▶ Source document
"""

A support-level relation between the initial and final value of one cell. This is the general qualitative layer underneath preservation (rel := Eq) and monotonicity/growth assertions.

theorem VCVio.StateSeparating.CellRef.SupportCellRel.of_supportPreserves {Ident : Type u} [CellSpec Ident] {m : Type (max u v) → Type u_1} [Monad m] [HasEvalSet m] {α : Type (max u v)} {c : StateT (Heap Ident) m α} {r : CellRef Ident} (hc : SupportPreserves c r) : SupportCellRel c r Eq

theorem VCVio.StateSeparating.CellRef.SupportCellRel.supportPreserves_of_eq {Ident : Type u} [CellSpec Ident] {m : Type (max u v) → Type u_1} [Monad m] [HasEvalSet m] {α : Type (max u v)} {c : StateT (Heap Ident) m α} {r : CellRef Ident} (hc : SupportCellRel c r Eq) : SupportPreserves c r

theorem VCVio.StateSeparating.CellRef.SupportCellRel.bind {Ident : Type u} [CellSpec Ident] {m : Type (max u v) → Type u_1} [Monad m] [HasEvalSet m] {α β : Type (max u v)} {c : StateT (Heap Ident) m α} {k : α → StateT (Heap Ident) m β} {r : CellRef Ident} {rel : r.Value → r.Value → Prop} (hc : SupportCellRel c r rel) (hk : ∀ (a : α), SupportCellRel (k a) r rel) (htrans : ∀ (x y z : r.Value), rel x y → rel y z → rel x z) : SupportCellRel (c >>= k) r rel

theorem VCVio.StateSeparating.CellRef.SupportCellRel.prob_violate_eq_zero {Ident : Type u} [CellSpec Ident] {m : Type (max u v) → Type u_1} [Monad m] [HasEvalSPMF m] {α : Type (max u v)} {c : StateT (Heap Ident) m α} {r : CellRef Ident} {rel : r.Value → r.Value → Prop} (hc : SupportCellRel c r rel) (h : Heap Ident) : (probEvent (c.run h) fun (z : α × Heap Ident) => ¬rel (r.get h) (r.get z.2)) = 0

A support-level cell relation makes violations of the relation a probability-zero event.

"""

▶ Provided data
"""

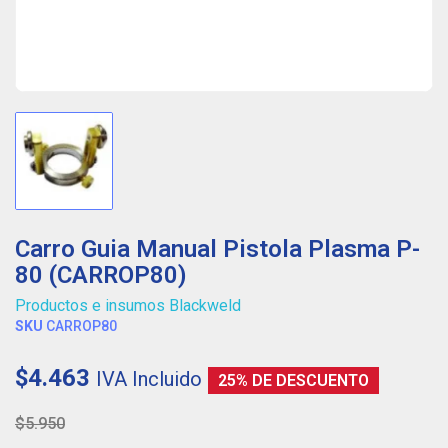
Carro Guia Manual Pistola Plasma P-
80 (CARROP80)
Productos e insumos Blackweld
SKU
CARROP80
$4.463
IVA Incluido
25% DE DESCUENTO
$5.950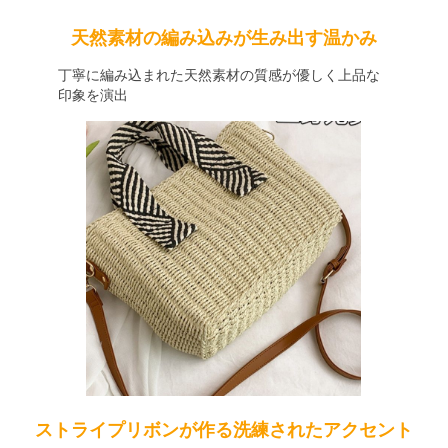
天然素材の編み込みが生み出す温かみ
丁寧に編み込まれた天然素材の質感が優しく上品な
印象を演出
ストライプリボンが作る洗練されたアクセント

"""

▶ Check your understanding
[1] According to the cell relation documentation, what kind of event does a support-level cell relation make violations of the relation?
[2] Print the passage from the cell relation documentation that begins at the words "A support-level relation" and stops after "and monotonicity/growth assertions.".
The records can be left aside, since nothing here depends on them.

▶ Answers provided
[1] A probability-zero event.

[2]
A support-level relation between the initial and final value of one cell. This is the general qualitative layer underneath preservation (rel := Eq) and monotonicity/growth assertions.